Good point; I've decided to simply not support HTTP/1.1 pipelines, and to have a connection pooling layer for HTTP/2 instead that takes care of this.

In OxCaml, it has support for the effect system that we added in OCaml 5.0 onwards, which allows for a fiber to suspend itself and be restarted via a one-shot continuation. So it's possible to have a pipelined connection stash away a continuation for a response calculation and be woken up later on when it's ready.

All continuations have to be either discarded explicitly or resumed exactly once; this can lead to memory leaks in OCaml 5, but OxCaml has an emerging lifetime system that guarantees this is safe: https://oxcaml.org/documentation/parallelism/01-intro/ or https://gavinleroy.com/oxcaml-tutorial-icfp25/ for a taste of that. Beware though; it's cutting edge stuff and the interfaces are still emerging, but it's great fun if you don't mind some pretty hardcore ML typing ;-) When it all settles down it should be very ergonomic to use, but right now you do get some interesting type errors.

▲

int3trap 5 hours ago | parent [-]

> So it's possible to have a pipelined connection stash away a continuation for a response calculation and be woken up later on when it's ready.

Ahh, that's interesting.
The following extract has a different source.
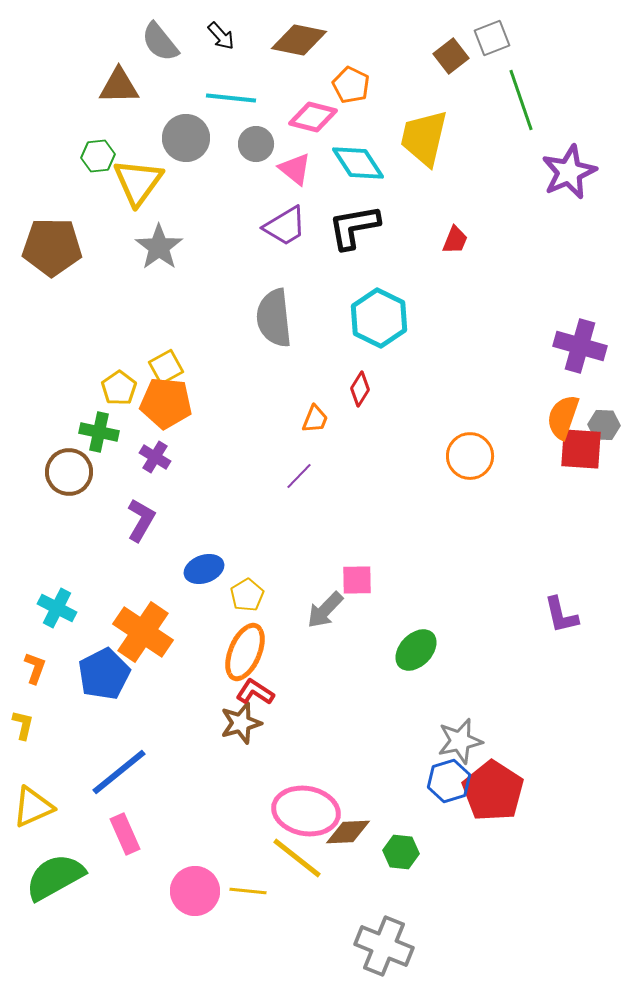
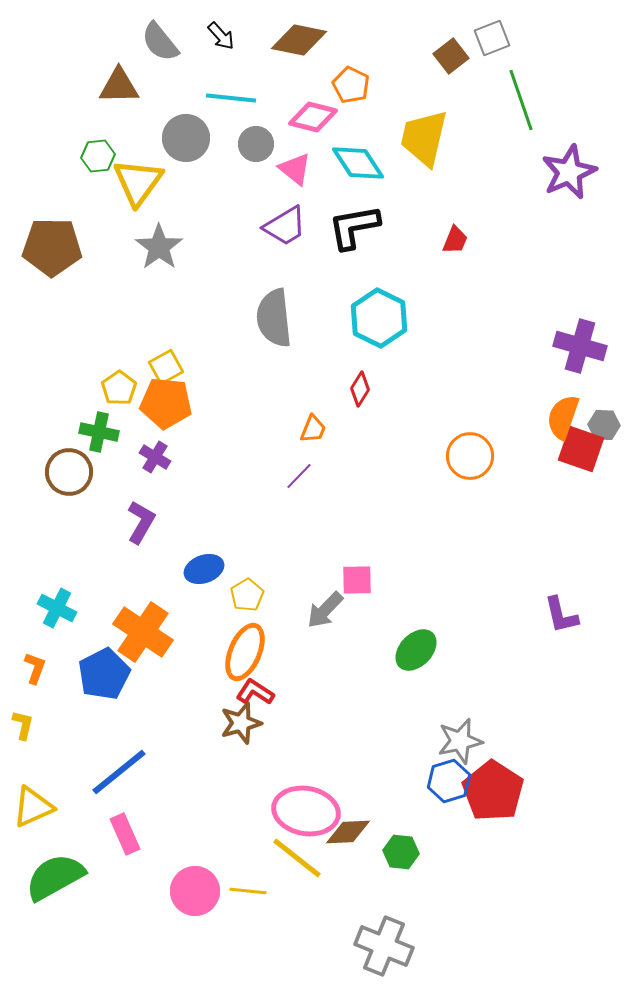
orange trapezoid at (315, 419): moved 2 px left, 10 px down
red square at (581, 449): rotated 15 degrees clockwise
purple L-shape at (141, 520): moved 2 px down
I think you still run into the issue where you have a case like this:

1. You get 10 pipelined requests from a single connection with a post body to update some record in a Postgres table.

2. All 10 requests are independent and can be resolved at the same time, so you should make use of Postgres pipelining and send them all as you receive them.

3. When finishing the requests, you likely need the information provided in the request object. Lets assume it's a lot of data in the body, to the point where you've reached you per connection buffer limit. You either allocate here to unblock the read, or you block new reads, impacting response latency, until all requests are completed. The allocation is the better choice at that point but that heuristic decision engine with the goal of peak performance is definitely nuanced, if not complicated.

Its a cool problem space though, so always interested in learning how others attack it.

	▲	avsm an hour ago \| parent [-]
		It is a cool problem space! What I'm doing is using a single buffer for body handling (since you dispatch that away and then reuse it for chunked encoding) so it never takes unbounded stack space. This might be a bit different in HTTP/3 where you can have multiple body transmissions multiplexing; I have to look into how this works (but it's UDP as well) What we never need to do in OxCaml is to keep a giant body buffer list in the stack; with effects, we can fork the stack any time, so the request object is shared naturally. The only way to free the stack is to return from a function, but you can have a tree of these that share values earlier in the callchain.